YOUR OBJECTIVE: Copy the rows below word for word, from the line with "genus: Pinus" to the line with "family: Lepadidae", including both of those lines.

Stored items from a collection:
========

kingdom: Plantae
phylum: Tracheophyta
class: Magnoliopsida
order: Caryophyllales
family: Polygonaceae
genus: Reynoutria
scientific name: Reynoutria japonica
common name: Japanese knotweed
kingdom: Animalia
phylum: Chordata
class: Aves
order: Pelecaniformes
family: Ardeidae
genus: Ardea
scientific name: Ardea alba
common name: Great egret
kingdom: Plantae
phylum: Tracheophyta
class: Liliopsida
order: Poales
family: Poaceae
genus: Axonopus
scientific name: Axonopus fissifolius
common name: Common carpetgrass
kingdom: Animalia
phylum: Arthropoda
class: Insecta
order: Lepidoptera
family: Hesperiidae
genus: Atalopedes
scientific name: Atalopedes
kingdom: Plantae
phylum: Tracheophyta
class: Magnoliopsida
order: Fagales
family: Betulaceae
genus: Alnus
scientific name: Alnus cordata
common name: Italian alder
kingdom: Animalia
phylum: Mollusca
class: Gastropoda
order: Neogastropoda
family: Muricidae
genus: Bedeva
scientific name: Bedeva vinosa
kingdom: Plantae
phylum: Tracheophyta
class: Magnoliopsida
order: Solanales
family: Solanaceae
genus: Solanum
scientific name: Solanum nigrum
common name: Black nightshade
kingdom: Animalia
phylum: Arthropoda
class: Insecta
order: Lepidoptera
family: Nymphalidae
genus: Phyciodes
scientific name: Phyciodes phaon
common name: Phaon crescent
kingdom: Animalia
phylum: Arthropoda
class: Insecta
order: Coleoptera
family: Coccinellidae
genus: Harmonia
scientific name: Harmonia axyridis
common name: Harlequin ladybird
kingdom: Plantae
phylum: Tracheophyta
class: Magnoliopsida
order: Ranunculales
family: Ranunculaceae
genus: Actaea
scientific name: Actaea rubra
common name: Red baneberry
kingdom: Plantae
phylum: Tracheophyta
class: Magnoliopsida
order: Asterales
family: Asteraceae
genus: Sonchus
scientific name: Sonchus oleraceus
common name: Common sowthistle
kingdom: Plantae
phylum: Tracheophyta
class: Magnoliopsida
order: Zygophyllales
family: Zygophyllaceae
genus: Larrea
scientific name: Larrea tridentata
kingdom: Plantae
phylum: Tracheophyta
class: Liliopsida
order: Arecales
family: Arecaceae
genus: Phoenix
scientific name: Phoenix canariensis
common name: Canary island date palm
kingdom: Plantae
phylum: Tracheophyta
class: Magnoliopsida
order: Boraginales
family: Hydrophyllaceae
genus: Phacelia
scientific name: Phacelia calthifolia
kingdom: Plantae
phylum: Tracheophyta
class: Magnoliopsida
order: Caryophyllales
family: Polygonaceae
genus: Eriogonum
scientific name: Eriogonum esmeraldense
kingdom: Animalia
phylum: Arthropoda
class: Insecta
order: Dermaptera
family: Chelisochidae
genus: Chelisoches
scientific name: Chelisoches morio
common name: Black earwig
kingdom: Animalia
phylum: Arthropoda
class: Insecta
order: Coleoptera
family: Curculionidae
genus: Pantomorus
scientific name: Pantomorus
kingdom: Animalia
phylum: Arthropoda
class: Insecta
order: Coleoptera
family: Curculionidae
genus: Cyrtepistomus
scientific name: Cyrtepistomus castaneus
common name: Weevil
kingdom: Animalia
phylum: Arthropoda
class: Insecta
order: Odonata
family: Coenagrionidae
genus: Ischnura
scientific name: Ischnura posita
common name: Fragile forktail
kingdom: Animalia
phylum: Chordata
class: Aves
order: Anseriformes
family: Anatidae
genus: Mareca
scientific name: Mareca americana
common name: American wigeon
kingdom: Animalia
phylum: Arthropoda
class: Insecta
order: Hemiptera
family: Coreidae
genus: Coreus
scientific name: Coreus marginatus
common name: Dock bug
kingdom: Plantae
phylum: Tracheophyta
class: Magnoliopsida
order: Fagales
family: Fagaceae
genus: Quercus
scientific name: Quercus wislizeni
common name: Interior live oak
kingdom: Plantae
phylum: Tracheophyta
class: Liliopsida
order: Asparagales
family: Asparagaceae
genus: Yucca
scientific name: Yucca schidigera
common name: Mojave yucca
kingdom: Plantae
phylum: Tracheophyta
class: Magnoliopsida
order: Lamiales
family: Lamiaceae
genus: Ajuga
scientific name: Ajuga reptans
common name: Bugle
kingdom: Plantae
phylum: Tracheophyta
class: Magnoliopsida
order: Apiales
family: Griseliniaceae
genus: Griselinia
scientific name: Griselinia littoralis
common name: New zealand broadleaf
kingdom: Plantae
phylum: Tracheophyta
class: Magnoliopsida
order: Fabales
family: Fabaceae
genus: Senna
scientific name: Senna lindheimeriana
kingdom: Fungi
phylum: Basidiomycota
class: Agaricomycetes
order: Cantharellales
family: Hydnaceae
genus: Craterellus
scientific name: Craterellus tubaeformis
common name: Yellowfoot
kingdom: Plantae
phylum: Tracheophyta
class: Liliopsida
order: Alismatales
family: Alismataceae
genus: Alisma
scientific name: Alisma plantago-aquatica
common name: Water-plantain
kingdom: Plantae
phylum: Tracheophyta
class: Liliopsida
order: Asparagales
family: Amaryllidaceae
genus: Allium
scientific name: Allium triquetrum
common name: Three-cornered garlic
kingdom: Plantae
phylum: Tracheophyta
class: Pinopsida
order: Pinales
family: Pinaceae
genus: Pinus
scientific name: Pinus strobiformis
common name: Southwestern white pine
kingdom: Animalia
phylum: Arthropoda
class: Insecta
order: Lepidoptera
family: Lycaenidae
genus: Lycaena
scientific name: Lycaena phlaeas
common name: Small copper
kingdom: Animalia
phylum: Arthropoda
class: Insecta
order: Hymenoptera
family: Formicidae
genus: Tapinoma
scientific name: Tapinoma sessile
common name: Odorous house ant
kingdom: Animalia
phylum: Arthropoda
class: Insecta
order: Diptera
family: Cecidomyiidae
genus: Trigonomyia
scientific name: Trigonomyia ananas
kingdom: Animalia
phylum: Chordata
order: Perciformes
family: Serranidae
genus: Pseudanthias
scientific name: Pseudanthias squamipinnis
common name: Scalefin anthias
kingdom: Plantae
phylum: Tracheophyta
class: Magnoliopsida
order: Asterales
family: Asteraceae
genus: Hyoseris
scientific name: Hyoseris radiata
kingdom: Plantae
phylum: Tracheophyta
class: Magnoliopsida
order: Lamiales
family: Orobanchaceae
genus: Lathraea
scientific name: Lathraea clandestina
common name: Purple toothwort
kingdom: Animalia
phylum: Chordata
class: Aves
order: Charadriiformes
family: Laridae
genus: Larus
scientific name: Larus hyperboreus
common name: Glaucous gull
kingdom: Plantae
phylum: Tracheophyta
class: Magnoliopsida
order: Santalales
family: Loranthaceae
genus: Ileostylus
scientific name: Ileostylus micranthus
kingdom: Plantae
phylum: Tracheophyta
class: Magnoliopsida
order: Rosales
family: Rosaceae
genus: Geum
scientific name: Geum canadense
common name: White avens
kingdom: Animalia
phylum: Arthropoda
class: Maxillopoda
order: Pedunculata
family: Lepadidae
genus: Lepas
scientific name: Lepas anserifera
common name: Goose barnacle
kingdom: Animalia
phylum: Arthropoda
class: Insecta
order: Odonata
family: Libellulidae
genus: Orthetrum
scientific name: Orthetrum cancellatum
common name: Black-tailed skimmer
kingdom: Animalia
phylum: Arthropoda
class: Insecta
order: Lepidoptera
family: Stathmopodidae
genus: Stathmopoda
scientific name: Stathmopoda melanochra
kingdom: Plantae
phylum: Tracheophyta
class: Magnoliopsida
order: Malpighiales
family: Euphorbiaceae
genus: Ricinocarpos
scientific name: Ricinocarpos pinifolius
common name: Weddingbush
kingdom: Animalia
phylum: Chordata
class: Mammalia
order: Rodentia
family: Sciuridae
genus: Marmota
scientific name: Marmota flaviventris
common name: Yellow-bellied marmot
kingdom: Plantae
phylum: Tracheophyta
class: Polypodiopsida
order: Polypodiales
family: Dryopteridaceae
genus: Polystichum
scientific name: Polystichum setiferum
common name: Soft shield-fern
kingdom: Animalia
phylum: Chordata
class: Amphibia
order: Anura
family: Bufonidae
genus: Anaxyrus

========

RESPONSE FOR THIS EXERCISE:
genus: Pinus
scientific name: Pinus strobiformis
common name: Southwestern white pine
kingdom: Animalia
phylum: Arthropoda
class: Insecta
order: Lepidoptera
family: Lycaenidae
genus: Lycaena
scientific name: Lycaena phlaeas
common name: Small copper
kingdom: Animalia
phylum: Arthropoda
class: Insecta
order: Hymenoptera
family: Formicidae
genus: Tapinoma
scientific name: Tapinoma sessile
common name: Odorous house ant
kingdom: Animalia
phylum: Arthropoda
class: Insecta
order: Diptera
family: Cecidomyiidae
genus: Trigonomyia
scientific name: Trigonomyia ananas
kingdom: Animalia
phylum: Chordata
order: Perciformes
family: Serranidae
genus: Pseudanthias
scientific name: Pseudanthias squamipinnis
common name: Scalefin anthias
kingdom: Plantae
phylum: Tracheophyta
class: Magnoliopsida
order: Asterales
family: Asteraceae
genus: Hyoseris
scientific name: Hyoseris radiata
kingdom: Plantae
phylum: Tracheophyta
class: Magnoliopsida
order: Lamiales
family: Orobanchaceae
genus: Lathraea
scientific name: Lathraea clandestina
common name: Purple toothwort
kingdom: Animalia
phylum: Chordata
class: Aves
order: Charadriiformes
family: Laridae
genus: Larus
scientific name: Larus hyperboreus
common name: Glaucous gull
kingdom: Plantae
phylum: Tracheophyta
class: Magnoliopsida
order: Santalales
family: Loranthaceae
genus: Ileostylus
scientific name: Ileostylus micranthus
kingdom: Plantae
phylum: Tracheophyta
class: Magnoliopsida
order: Rosales
family: Rosaceae
genus: Geum
scientific name: Geum canadense
common name: White avens
kingdom: Animalia
phylum: Arthropoda
class: Maxillopoda
order: Pedunculata
family: Lepadidae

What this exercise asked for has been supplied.